Recency bias might mean including Jasprit Bumrah, for instance, or Sunil Narine, and there is no way of being absolutely sure that they might not be better than the first two. But that’s the fun of imaginary teams — uncertainty is built into the process.

The fact that we can speak airily of recency bias means that the game is equally susceptible to its opposite: the ‘good old days’ fallacy perhaps.

The sport is nearly two decades old, but only two decades old which means that a whole generation, perhaps two, has moved on.

It also means that players who adapted quickly in the early years stood out from among their contemporaries before the availability of greater information and better analytical skills meant that performances in the format as a whole improved overall.

The paleontologist Stephen Jay Gould saw this as ‘declining variation’, arguing that ‘systems equilibrate as they improve’. He was obsessed with baseball and worked the figures from there, but the principle is the same here too.

Anyway, to get back to our team. At the top there can be little dispute. Christopher Henry Gayle was for years the hardest hitting and most consistent opening batman.

He gave of his talent to 26 teams across six countries as ambassador of a sport not many were sure of in the early years. He was the first to ten thousand runs and hit more sixes and more boundaries than anybody else. Long before he retired he was already being called the Bradman of T20.

Kohli as opener

Accompanying him would be Virat Kohli, who for long averaged over fifty (admittedly averages mean nothing here) and was known as the King of the Chase. He will have to be cautious about running between wickets with Gayle though, as the latter prefers to stay at home and swing for the rafters.

Captain’s dream

At number three, we would have A.B. de Villiers, the original 360-degree batsman, still the most creative striker the format has seen.
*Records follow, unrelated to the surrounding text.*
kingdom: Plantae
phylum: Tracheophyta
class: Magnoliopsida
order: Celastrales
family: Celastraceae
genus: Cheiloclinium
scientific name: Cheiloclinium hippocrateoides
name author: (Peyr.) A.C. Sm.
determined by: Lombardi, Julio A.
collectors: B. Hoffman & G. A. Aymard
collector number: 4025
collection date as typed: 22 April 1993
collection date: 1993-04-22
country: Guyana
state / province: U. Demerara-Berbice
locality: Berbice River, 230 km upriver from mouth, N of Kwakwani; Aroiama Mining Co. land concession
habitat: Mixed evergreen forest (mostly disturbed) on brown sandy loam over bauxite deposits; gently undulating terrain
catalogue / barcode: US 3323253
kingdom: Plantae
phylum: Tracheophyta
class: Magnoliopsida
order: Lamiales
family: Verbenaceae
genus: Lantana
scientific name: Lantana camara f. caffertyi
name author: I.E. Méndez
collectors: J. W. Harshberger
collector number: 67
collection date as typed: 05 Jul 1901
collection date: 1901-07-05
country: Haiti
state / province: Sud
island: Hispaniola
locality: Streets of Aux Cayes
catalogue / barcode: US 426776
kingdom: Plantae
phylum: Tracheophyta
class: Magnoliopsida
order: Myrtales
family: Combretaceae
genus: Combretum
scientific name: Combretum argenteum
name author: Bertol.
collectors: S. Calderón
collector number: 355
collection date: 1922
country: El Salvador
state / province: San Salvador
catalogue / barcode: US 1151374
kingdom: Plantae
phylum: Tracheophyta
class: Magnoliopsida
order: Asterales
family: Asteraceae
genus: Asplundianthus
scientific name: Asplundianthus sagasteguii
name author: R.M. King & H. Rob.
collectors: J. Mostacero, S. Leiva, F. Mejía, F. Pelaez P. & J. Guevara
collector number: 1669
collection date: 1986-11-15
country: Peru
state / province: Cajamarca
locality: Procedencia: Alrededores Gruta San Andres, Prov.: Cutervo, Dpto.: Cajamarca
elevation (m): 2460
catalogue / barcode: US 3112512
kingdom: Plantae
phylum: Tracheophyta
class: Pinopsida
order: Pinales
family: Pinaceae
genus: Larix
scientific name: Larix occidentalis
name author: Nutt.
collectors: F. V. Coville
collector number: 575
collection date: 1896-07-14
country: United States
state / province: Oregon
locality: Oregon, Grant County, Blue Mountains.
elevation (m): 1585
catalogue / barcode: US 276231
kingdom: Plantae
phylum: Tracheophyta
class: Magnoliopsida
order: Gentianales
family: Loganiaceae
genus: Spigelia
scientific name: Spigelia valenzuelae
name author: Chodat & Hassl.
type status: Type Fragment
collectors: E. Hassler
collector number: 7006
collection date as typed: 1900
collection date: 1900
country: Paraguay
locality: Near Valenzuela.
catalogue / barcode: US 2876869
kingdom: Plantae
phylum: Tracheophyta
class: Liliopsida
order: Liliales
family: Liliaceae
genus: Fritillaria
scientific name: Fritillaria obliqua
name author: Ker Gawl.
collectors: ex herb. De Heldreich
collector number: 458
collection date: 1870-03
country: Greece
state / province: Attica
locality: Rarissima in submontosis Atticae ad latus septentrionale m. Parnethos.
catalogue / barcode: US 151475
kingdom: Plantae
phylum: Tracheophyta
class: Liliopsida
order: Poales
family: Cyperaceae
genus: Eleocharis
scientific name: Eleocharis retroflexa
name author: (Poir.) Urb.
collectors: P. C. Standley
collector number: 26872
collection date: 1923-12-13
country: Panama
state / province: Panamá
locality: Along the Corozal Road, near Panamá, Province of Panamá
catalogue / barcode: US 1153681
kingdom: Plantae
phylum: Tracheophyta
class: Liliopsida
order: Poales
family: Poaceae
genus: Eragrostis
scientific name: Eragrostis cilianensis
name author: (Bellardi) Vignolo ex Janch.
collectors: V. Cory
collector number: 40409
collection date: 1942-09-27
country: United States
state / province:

A brilliant fielder and runner between the wickets, he is the captain’s dream. He is one of only two batsman in the list of top ten scorers with a strike rate of over 150.

The other, Kieron Pollard, would bat at five. Pollard has the third best aggregate and 300-plus wickets, besides.

In between, we would have David Warner for his intelligent batting and strike rate. He may love to open, but playing him at four gives us a chance to have a left-right combination both at the top and in the middle.

At six it will be Glen Maxwell, who one of these days is likely to clear the stadium with one swing of the bat, and at seven Andre Russell, who might do that earlier!

Russell has a strike rate of nearly 170 over 400-plus matches, and 364 wickets besides, making him the finest all-round player around.

Dhoni factor

None of these batting positions is etched in rock. Flexibility is the key in T20 cricket. Which is why Mahendra Singh Dhoni coming in at No. 8 is a convenience rather than a necessity. The middle order can be shuffled around depending on the flow of the game and the form of the day.

Dhoni at eight also means the earlier batsmen have the freedom to go for broke knowing he can pick up the pieces.

Meanwhile, waiting in the dugout is Dwayne Bravo, he of 583 wickets and 6700 runs, and a restrictive bowler too. Strike rates in bowling don’t really matter since no wicket for 10 runs in four overs is better than two wickets for fifty.

At ten and eleven come our pure bowlers, leg spinner Rashid Khan and Lasith Malinga. This team can call upon four others and Gayle if he is in the mood.

Missing out

To leave out Rohit Sharma, Jos Buttler, Shakib Al Hasan, Sunil Narine, Shahid Afridi, Shane Watson and some great fast bowlers, including Dale Steyn is a wrench, but cannot be avoided.

In fact, it may be possible to pick another eleven as good without too much effort. Those who will be known in future as the greats of T20 game have begun emerging in recent years.